Show me each line of the listing below where the word "good" appears.

Content starts

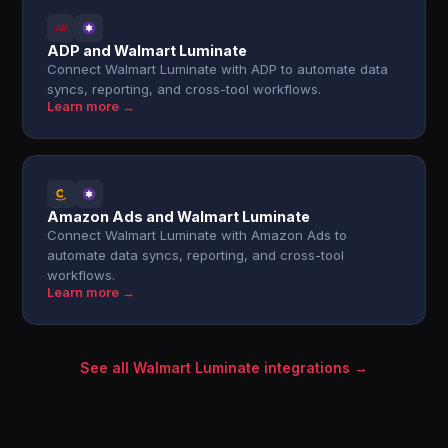
ADP and Walmart Luminate
Connect Walmart Luminate with ADP to automate data
syncs, reporting, and cross-tool workflows.
Learn more →
Amazon Ads and Walmart Luminate
Connect Walmart Luminate with Amazon Ads to
automate data syncs, reporting, and cross-tool
workflows.
Learn more →
See all Walmart Luminate integrations →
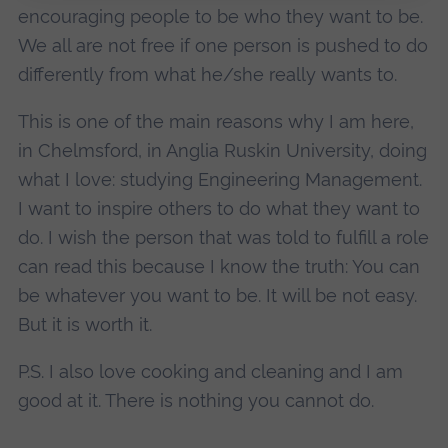
encouraging people to be who they want to be.
We all are not free if one person is pushed to do
differently from what he/she really wants to.
This is one of the main reasons why I am here,
in Chelmsford, in Anglia Ruskin University, doing
what I love: studying Engineering Management.
I want to inspire others to do what they want to
do. I wish the person that was told to fulfill a role
can read this because I know the truth: You can
be whatever you want to be. It will be not easy.
But it is worth it.
P.S. I also love cooking and cleaning and I am
good at it. There is nothing you cannot do.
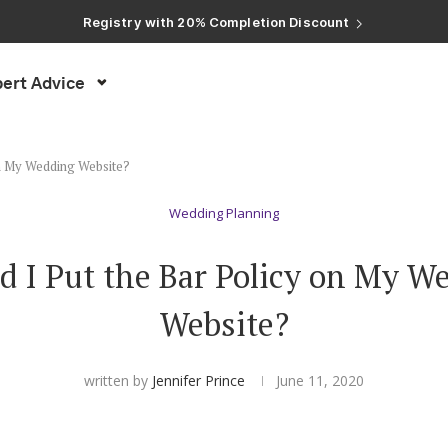
Registry with Free Shipping
Registry with 20% Completion Discount
Registry with Zero-Fee Cash Funds
Registry with Easy Returns
Registry with Free Shipping
ert Advice
on My Wedding Website?
Wedding Planning
d I Put the Bar Policy on My W
Website?
written by
Jennifer Prince
June 11, 2020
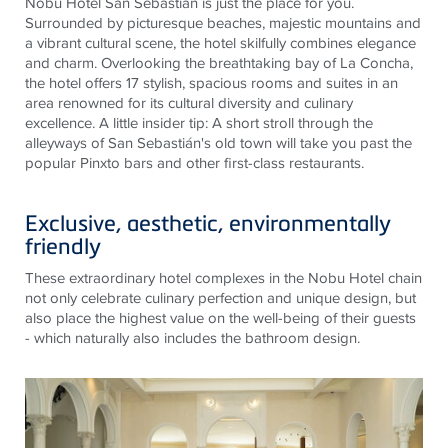
Nobu Hotel San Sebastián is just the place for you.
Surrounded by picturesque beaches, majestic mountains and
a vibrant cultural scene, the hotel skilfully combines elegance
and charm. Overlooking the breathtaking bay of La Concha,
the hotel offers 17 stylish, spacious rooms and suites in an
area renowned for its cultural diversity and culinary
excellence. A little insider tip: A short stroll through the
alleyways of San Sebastián's old town will take you past the
popular Pinxto bars and other first-class restaurants.
Exclusive, aesthetic, environmentally
friendly
These extraordinary hotel complexes in the Nobu Hotel chain
not only celebrate culinary perfection and unique design, but
also place the highest value on the well-being of their guests
- which naturally also includes the bathroom design.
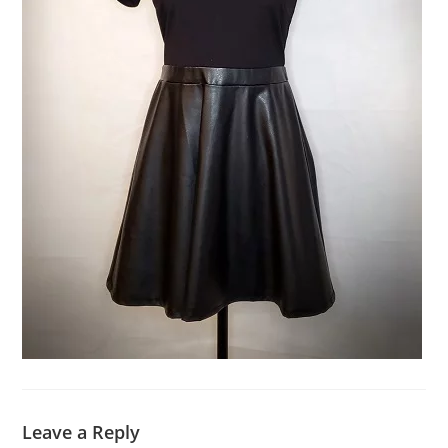
Leave a Reply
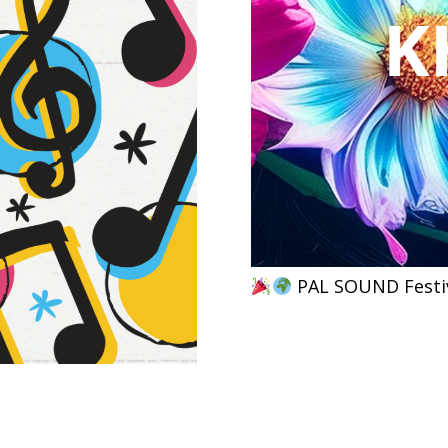
PAL SOUND Festiv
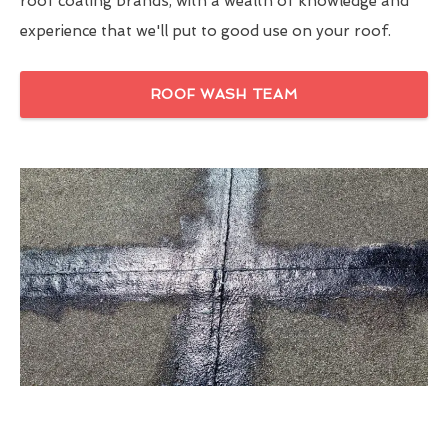
roof coating brands, with a wealth of knowledge and
experience that we'll put to good use on your roof.
ROOF WASH TEAM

Content ends

## RESULT FOR THIS TASK
good at it. There is nothing you cannot do.
experience that we'll put to good use on your roof.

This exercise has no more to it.